**** EXCERPT PROVIDED ****

Breaking Down a Training Plan: The Taper

Breaking down the 5 steps when creating a training plan.

When developing a training plan I block off 10-21 days from an athletes A race date to taper. For a Sprint and Olympic Distance Triathlon, a taper is generally 10 days, for a 70.3, 14 days, and for an ironman, 2 days long. It is important to note, a taper is gradual reduction of training volume and intensity over a period of time, not just a few days of rest. Some people think if they rest a couple days before their race, that is a taper. Adding some more recovery or off days the week before a race is what I refer to a rest week, not a taper.  

Below is an example of a 14 day reduction in volume and intensity assuming your peak volume happens 2 weeks, day 14 and day 15, from your A event

  1. Maintain your schedule. If you normally swim on Wednesdays and Fridays, run on Tuesdays, Thursday and Sunday and bike T/Th and Saturdays, then continue that schedule
  2. Reduce volume on days 9-13 by 25%  and maintain “like intensity”.

**** EXERCISE MATERIALS ****

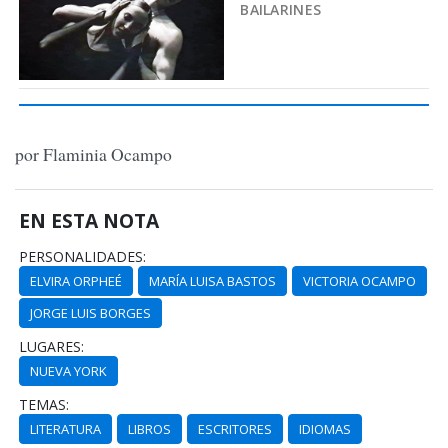
BAILARINES
por Flaminia Ocampo
EN ESTA NOTA
PERSONALIDADES:
ELVIRA ORPHEÉ
MARÍA LUISA BASTOS
VICTORIA OCAMPO
JORGE LUIS BORGES
LUGARES:
NUEVA YORK
TEMAS:
LITERATURA
LIBROS
ESCRITORES
IDIOMAS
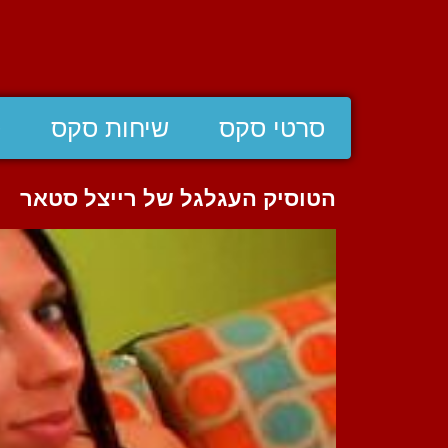
סרטי סקס
שיחות סקס
ס
הטוסיק העגלגל של רייצל סטאר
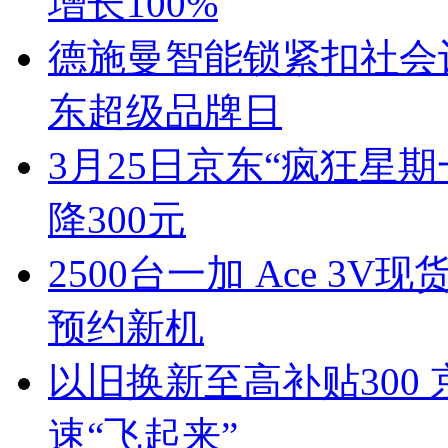
增长100%
德施曼智能锁紧扣社会
东超级品牌日
3月25日京东“疯狂星
降300元
2500台一加 Ace 3
预约新机
以旧换新至高补贴300
速“飞起来”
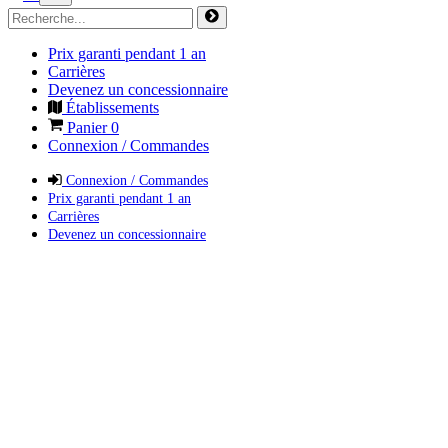
Prix garanti pendant 1 an
Carrières
Devenez un concessionnaire
Établissements
Panier
0
Connexion / Commandes
Connexion / Commandes
Prix garanti pendant 1 an
Carrières
Devenez un concessionnaire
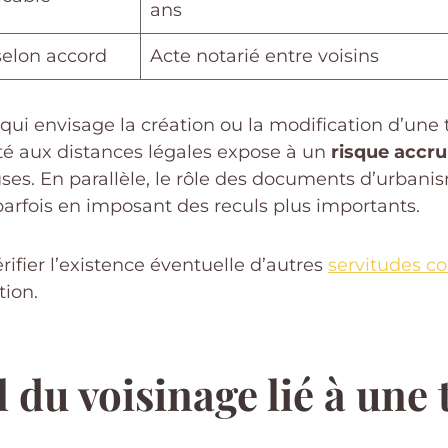
ans
selon accord
Acte notarié entre voisins
 qui envisage la création ou la modification d’une t
ité aux distances légales expose à un
risque accru 
ses. En parallèle, le rôle des documents d’urbanis
parfois en imposant des reculs plus importants.
érifier l’existence éventuelle d’autres
servitudes c
tion.
du voisinage lié à une t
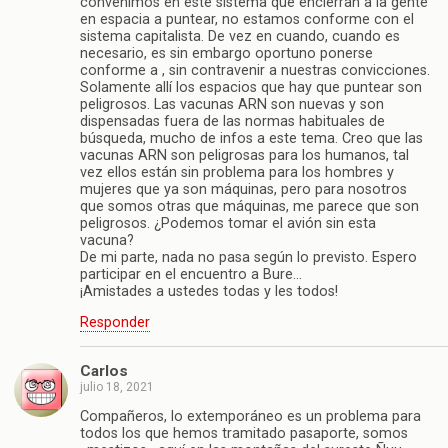
convenimos en este sistema que encierran a la gente
en espacia a puntear, no estamos conforme con el
sistema capitalista. De vez en cuando, cuando es
necesario, es sin embargo oportuno ponerse
conforme a , sin contravenir a nuestras convicciones.
Solamente allí los espacios que hay que puntear son
peligrosos. Las vacunas ARN son nuevas y son
dispensadas fuera de las normas habituales de
búsqueda, mucho de infos a este tema. Creo que las
vacunas ARN son peligrosas para los humanos, tal
vez ellos están sin problema para los hombres y
mujeres que ya son máquinas, pero para nosotros
que somos otras que máquinas, me parece que son
peligrosos. ¿Podemos tomar el avión sin esta
vacuna?
De mi parte, nada no pasa según lo previsto. Espero
participar en el encuentro a Bure…
¡Amistades a ustedes todas y les todos!
Responder
Carlos
julio 18, 2021
Compañeros, lo extemporáneo es un problema para
todos los que hemos tramitado pasaporte, somos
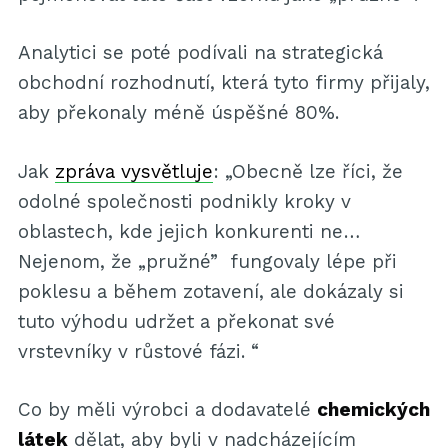
Analytici se poté podívali na strategická
obchodní rozhodnutí, která tyto firmy přijaly,
aby překonaly méně úspěšné 80%.
Jak
zpráva vysvětluje
: „Obecně lze říci, že
odolné společnosti podnikly kroky v
oblastech, kde jejich konkurenti ne…
Nejenom, že „pružné” fungovaly lépe při
poklesu a během zotavení, ale dokázaly si
tuto výhodu udržet a překonat své
vrstevníky v růstové fázi. “
Co by měli výrobci a dodavatelé
chemických
látek
dělat, aby byli v nadcházejícím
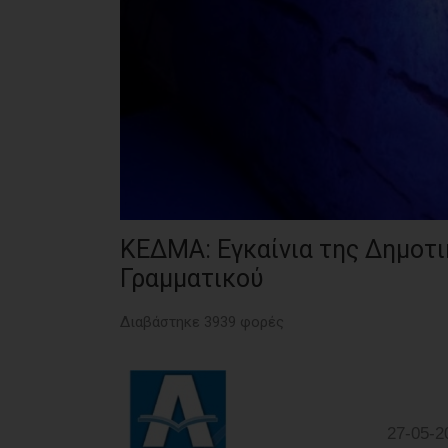
ΚΕΔΜΑ: Εγκαίνια της Δημοτι
Γραμματικού
Διαβάστηκε 3939 φορές
27-05-2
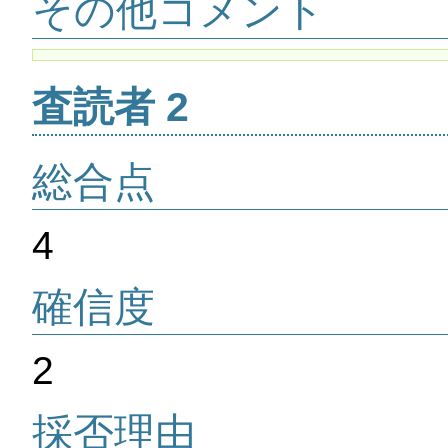
その他コメント
査読者 2
総合点
4
確信度
2
採否理由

****

REQUIRED ACTIONS →
1. In the records, take the part that opens with the line containing "ΚΕΔΜΑ: Εγκαίνια της Δημοτι" and runs to the end of the records. Write those lines out again with "Διαβάστηκε" swapped for "Προβλήθηκε" and everything else left as it is, and omit the pictures.
2. Pick up the piece on tapering before a triathlon where it stops and write what comes next.
The text and the records come from unrelated sources.

ACTIVITY ANSWERS →
1.
ΚΕΔΜΑ: Εγκαίνια της Δημοτι
Γραμματικού
Προβλήθηκε 3939 φορές
27-05-2
その他コメント
査読者 2
総合点
4
確信度
2
採否理由

2.
  3. Days 8-3, continue to reduce volume another 25%. For example if your longest bike and run on day 14 and 15 was 4 hours and 2 hours respectively, day 8 ride 2 hours on and day 7 and run 1 hour.
  4. Transition to a strength training maintenance program if you have not done so already in the build phase, keep it to one day a week.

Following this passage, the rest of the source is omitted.